E aquelas em que seu uso deve ser vetado, como a produção do texto final de uma avaliação. Em ambos os casos, a regra é preservar o núcleo do raciocínio com o estudante.
Também ajuda tornar transparentes as etapas do aprender. Ao pedir que o aluno descreva o caminho percorrido, apresente rascunhos ou explique por que escolheu determinada solução, a escola desloca o foco do resultado para o processo.
A IA, quando entra, precisa ficar no papel de apoio e registro, e não no de atalho.
Inovação com responsabilidade
O alerta de Chiang funciona como contrapeso em um cenário animado com novas possibilidades.
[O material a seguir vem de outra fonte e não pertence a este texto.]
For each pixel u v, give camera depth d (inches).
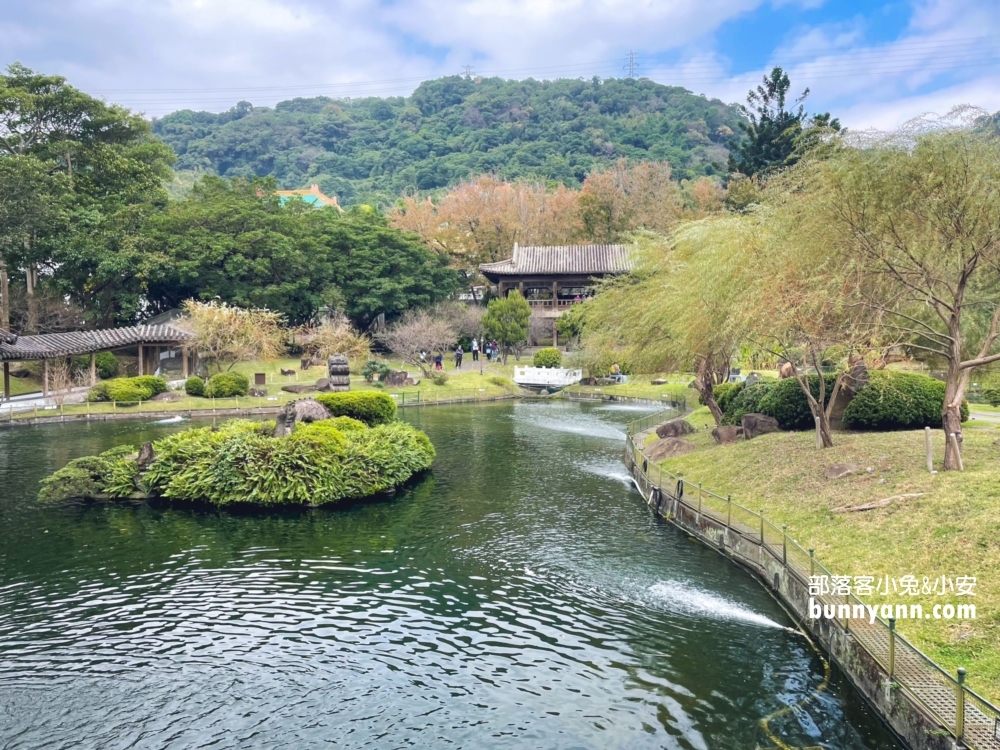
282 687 420.8
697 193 3211.1
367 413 1211.2
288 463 831.1
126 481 848.9
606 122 5457.7
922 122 577.3
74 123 2357.3
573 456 1146.7
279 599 554.9
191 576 604.1
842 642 433.1
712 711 391.9
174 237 2214.6
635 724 379.6
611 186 3233.3
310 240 2456.9
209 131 6688.0
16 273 2204.7
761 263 705.6
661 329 1096.2
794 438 865.5
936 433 777.6
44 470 1018.7
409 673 437.1
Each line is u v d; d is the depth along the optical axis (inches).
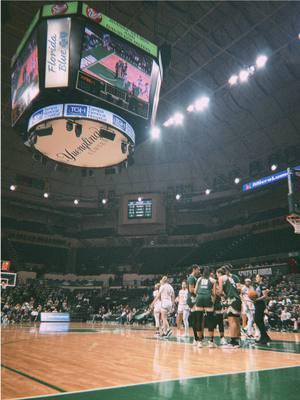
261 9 735.7
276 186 1123.3
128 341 318.0
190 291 274.8
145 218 1343.5
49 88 432.8
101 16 454.3
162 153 1312.7
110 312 952.9
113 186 1402.6
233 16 765.9
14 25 799.1
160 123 1153.4
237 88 978.1
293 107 962.7
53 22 440.8
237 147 1160.2
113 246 1425.9
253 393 117.6
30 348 256.1
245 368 166.6
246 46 841.5
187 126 1175.0
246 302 337.7
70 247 1424.7
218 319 275.6
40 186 1363.2
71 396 113.0
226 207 1322.6
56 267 1357.0
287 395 115.0
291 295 701.3
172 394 116.3
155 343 296.2
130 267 1334.9
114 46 467.8
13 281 989.2
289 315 549.3
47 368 167.9
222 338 272.8
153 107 518.6
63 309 983.0
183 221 1411.2
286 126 1015.0
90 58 446.0
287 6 724.7
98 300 1134.4
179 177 1337.4
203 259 1256.2
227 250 1227.9
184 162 1311.5
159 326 364.8
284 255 986.1
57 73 433.1
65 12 438.3
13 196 1305.4
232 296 262.5
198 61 901.2
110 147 539.2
Ele não descarta a tecnologia, mas reforça o princípio de que “aprender é difícil, e é justamente isso que o torna valioso”.
A mensagem converge com a prática escolar que busca combinar mediação humana, exercícios desafiadores e instrumentos tecnológicos ao serviço de metas pedagógicas claras.
A baliza, portanto, não é proibir nem celebrar sem ressalvas. É integrar com critérios, avaliar impactos e ajustar rotas conforme evidências de aprendizagem.
Em um ambiente de distrações abundantes, a escola e as famílias ganham relevância ao tornar visíveis os limites e ao reafirmar o valor do esforço sustentado.
Se a IA amplia o acesso e oferece novas camadas de personalização, mas também traz riscos de comodismo intelectual e ruído informacional, qual será o conjunto de regras e práticas que sua escola ou sua família adotará para garantir que a tecnologia atue como aliada — e não como substituta — do pensamento crítico das crianças?